If we continue with the example from a metal finishing company, a single sale can be worth $1,000 to upwards of $100,000 if it is a large enough job. A single sale in this example will have extremely high ROI and make the $500 cost well worth it.

If we assume that $10,000 in sales were brought from the video, and that the company has contribution margins of 40%, that gives an ROI of: [(10,000 x 40%)-500]/500 = 700% (Every $1 spent returned $7).


Example 2: High-Budget Video

A high-budget video will have to be contracted out to a video/media company that has a full range of professional equipment and has experienced video editors utilizing the most advanced software. A video from these sort of production companies can range from $10,000-$100,000 depending on the length and complexity of the video requested.
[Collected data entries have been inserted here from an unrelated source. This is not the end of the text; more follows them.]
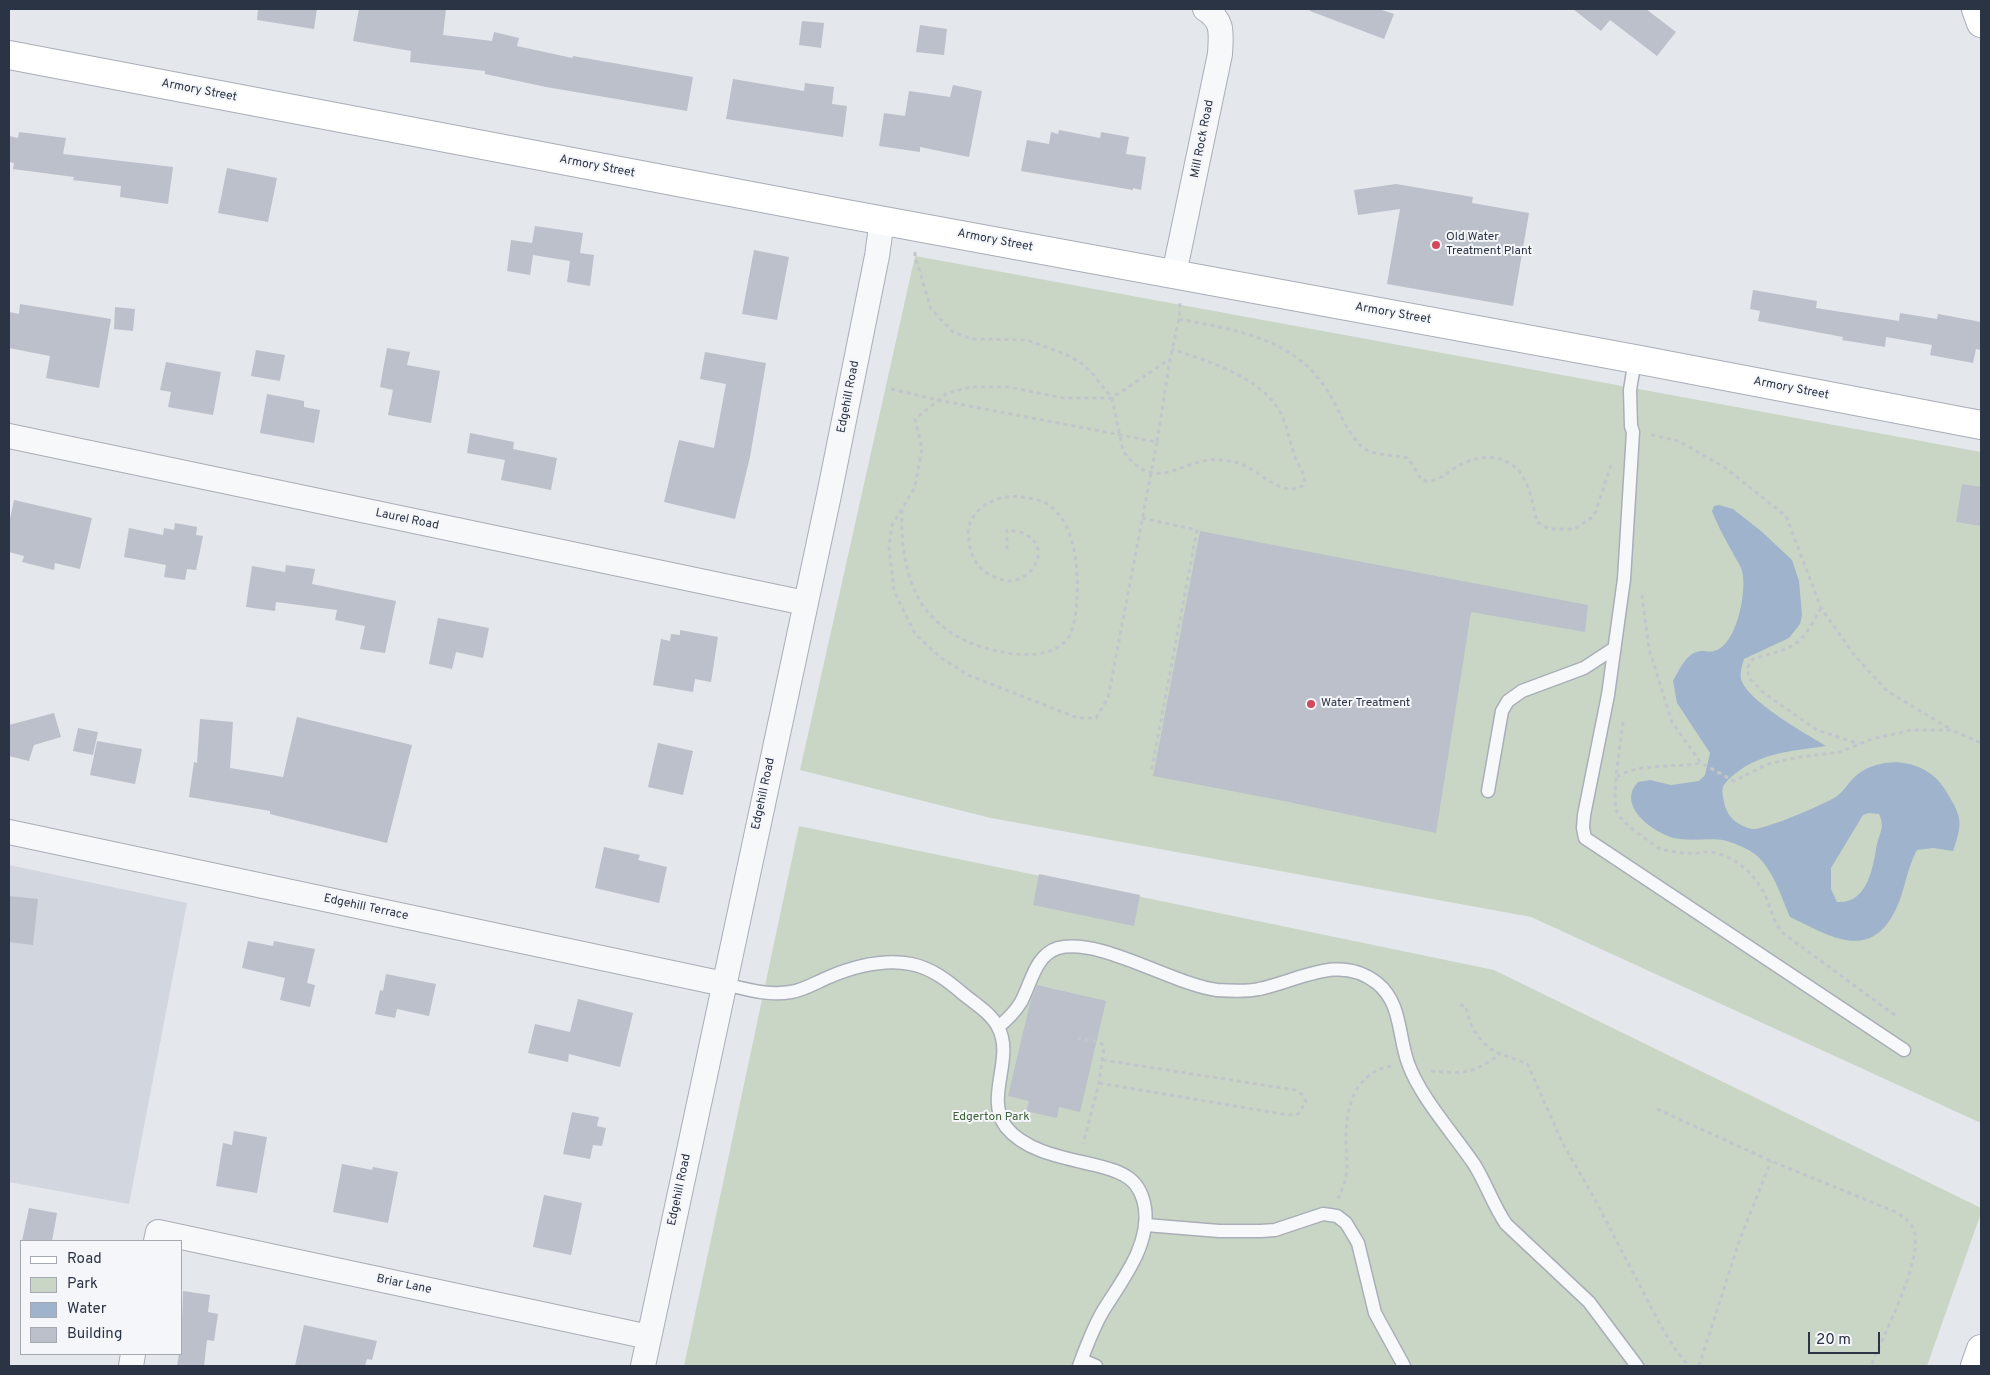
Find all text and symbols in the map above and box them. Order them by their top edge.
street label: Armory Street [160,77,238,105]
street label: Mill Rock Road [1188,99,1218,179]
street label: Armory Street [558,153,636,181]
street label: Armory Street [956,227,1034,255]
place label: Old Water Treatment Plant [1446,231,1532,259]
marker: Old Water Treatment Plant [1430,239,1442,251]
street label: Armory Street [1354,300,1432,328]
street label: Edgehill Road [835,360,863,434]
street label: Armory Street [1752,375,1830,403]
street label: Laurel Road [374,506,440,534]
place label: Water Treatment [1321,697,1410,711]
marker: Water Treatment [1305,698,1317,710]
street label: Edgehill Road [749,757,779,831]
street label: Edgehill Terrace [322,892,410,924]
park label: Edgerton Park [952,1111,1030,1125]
street label: Edgehill Road [665,1153,695,1227]
legend [20,1240,182,1355]
text: Road [67,1250,102,1269]
street label: Briar Lane [375,1272,433,1298]
text: Park [67,1275,98,1294]
text: Water [67,1300,106,1319]
scale bar [1810,1322,1882,1354]
text: Building [67,1325,122,1344]
text: 20 m [1816,1331,1851,1350]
The company will likely need to spend several days filming the video and than further weeks or months editing the footage.

It should be obvious just from the price tag that a high-budget video is not going to feasible for many businesses and industries. Projected sales from the video should well exceed the cost in order for a business to consider ordering a high-budget video to be made. A video of this magnitude will also require advanced oversight from the business' sales and marketing managers in order to ensure that the video is targetting the right demographic and product segment. A business such as a store chain, which can land huge jobs or reap the benefit of large volumes of sales, may want to look into a high-budget video. A business such as a local construction company will likely not want to invest in a high-budget video since profit margins are typically much smaller in the construction industry. 

If we assume the same metal finishing company utilized the high-budget video (at a cost of $20,000), and was able to successfully land quadruple the amount of work or $40,000 in sales the ROI would be as follows:  [(40,000 x 40%)-20,000]/20,000 = -20% (Every 1$ spent reduced profit by $0.20).


Comparing the Two Examples

Both of the examples presented are hypothetical scenario results, so before creating a video we suggest you create sales projections to see what options appear to have the best ROI. Typically, ROI should be targetted at around 100% for most marketing methods. SEO has an average ROI of 275%, which is one of the highest ROI marketing methods and almost always falls within the top 3 forms of marketing. In the case of the low-budget video scenario, it was able to be made at almost zero cost to the business. If the video generated 0 sales it would not be a serious financial hardship for the business, and therefore, it is a very low-risk approach. In the case of the high-budget video, a video of that size is a massive cost outlay for any small-medium sized business, and its failure could spell disaster for that business' fiscal year.

A series of low-budget videos, that can be focused on a wide range of products and services will offer high ROI (due to the much lower cost) and will be a much safer strategy for many small-medium sized businesses.